Au travail, en couple, existe-t-il de bonnes disputes ?
Le conflit n’a pas bonne presse. Peut-être va-t-il à l’encontre d’un idéal de relation que chacun porte plus ou moins au fond de soi. Et pourtant, au travail comme en couple, existe-t-il une « bonne » conflictualité ?
Si le couple est porté dès le départ par des valeurs affectives fortes- celles justement qui paraissent étrangères au monde du travail- la vie quotidienne donne l’occasion d’une exposition répétée aux différences de l’autre sur des sujets aussi divers que le rythme de vie, les loisirs, les habitudes héritées de l’enfance… Cela suppose des réajustements permanents, parfois des frictions ; certains se mettront en colère, d’autres préféreront bouder. Bien sûr il est préférable de prendre le temps d’une communication plus apaisée en choisissant le moment favorable, en s’exprimant à la première personne sans accuser l’autre.
Lors d’une dispute, l’altérité peut surgir de façon vive, nous donnant de découvrir profondément qui est celui ou celle qui vit à nos côtés. Et, par-delà le désaccord, « son » idée du bonheur, la « mienne », « ses » rêves, « notre » idéal de couple … Ainsi la construction du couple passe aussi par des confrontations, douces ou plus rugueuses, au « monde » de l’autre.
Au travail, les conflits exprimés se focalisent souvent sur des attitudes relationnelles avec des propos comme « c’est impossible de travailler avec lui, il se comporte comme un vrai petit chef » ou bien « elle m’énerve avec son bavardage incessant ». A tel point que certaines personnes, en arrêt de travail depuis longtemps, déclarent « ne plus pouvoir retourner au travail ». Elles semblent avoir atteint un point de non-retour, d’autant plus problématiques que leur santé est déjà altérée (troubles du sommeil, douleurs diverses, voire symptômes dépressifs). Par expérience, lorsque on prend le temps de les écouter, on parvient à comprendre avec elles ce qui a pu être l’origine du conflit : pour cela, il est intéressant de leur demander de décrire précisément leur activité de travail, dans les moindres détails. Cette mise en mots permet à la personne de comprendre de façon fine ce qui se joue pour elle dans son activité professionnelle : la nature du conflit avec le collègue s’éclaire enfin, notamment autour de la question du « travail bien fait ». En effet, les critères de qualité varient sensiblement d’un professionnel à l’autre … sans parler des attentes de la hiérarchie ! Ainsi, pour l’un, l’essentiel est d’avoir pu conseiller son client en répondant le plus fidèlement possible à ses besoins, pour l’autre il se sent fier de son travail lorsqu’ il a signé un contrat particulièrement lucratif pour son agence. Si les deux collègues travaillent dans la même équipe, on comprend que des désaccords surgissent. Etonnamment, les protagonistes n’en ont pas forcément conscience… C’est ainsi que certains auteurs (1) encouragent « la dispute professionnelle ». Elle est favorisée par l’existence d’espaces de délibération sur le travail dans les entreprises. D’où l’importance des moments informels autour de « la machine à café » (qui ont pu faire cruellement défaut dans ces temps de télétravail forcé !), surtout si l’organisation du travail n’a rien prévu pour débattre entre collègues. Alors, oui, il est bon de se disputer au travail et d’échanger sur ce qu’est « un travail bien fait », cela donne du sens au travail et aide à constituer un collectif. Pour cela, des conditions sont requises : confiance, non jugement, respect d’autrui …malheureusement elles ont parfois disparu dans les situations très dégradées.

* * * * *

▶ **Consignes des tâches**
A) Recopiez à l’identique, dans le texte source, tout le passage allant de « Le conflit n’a » jusqu’à « sans accuser l’autre. ».
B) D’après le texte source, quelles conditions sont requises pour échanger entre collègues sur ce qu’est « un travail bien fait » ?
Les données ci-après constituent un matériau distinct du texte source.

▶ **Section des données**

* * * * *

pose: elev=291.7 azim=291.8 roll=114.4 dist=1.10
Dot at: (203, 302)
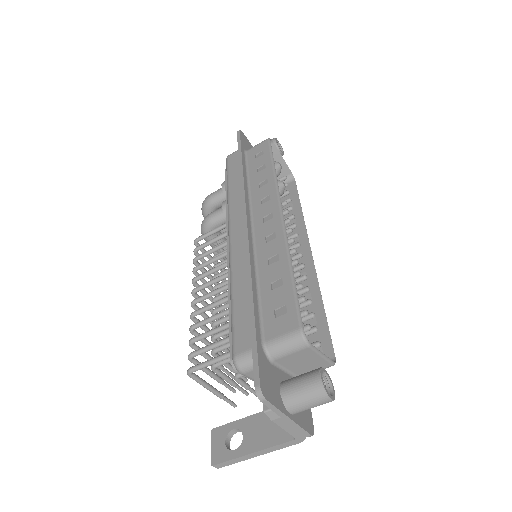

* * * * *

▶ **Corrigés par tâche**
A)
Le conflit n’a pas bonne presse. Peut-être va-t-il à l’encontre d’un idéal de relation que chacun porte plus ou moins au fond de soi. Et pourtant, au travail comme en couple, existe-t-il une « bonne » conflictualité ?
Si le couple est porté dès le départ par des valeurs affectives fortes- celles justement qui paraissent étrangères au monde du travail- la vie quotidienne donne l’occasion d’une exposition répétée aux différences de l’autre sur des sujets aussi divers que le rythme de vie, les loisirs, les habitudes héritées de l’enfance… Cela suppose des réajustements permanents, parfois des frictions ; certains se mettront en colère, d’autres préféreront bouder. Bien sûr il est préférable de prendre le temps d’une communication plus apaisée en choisissant le moment favorable, en s’exprimant à la première personne sans accuser l’autre.

B) La confiance, le non-jugement et le respect d’autrui.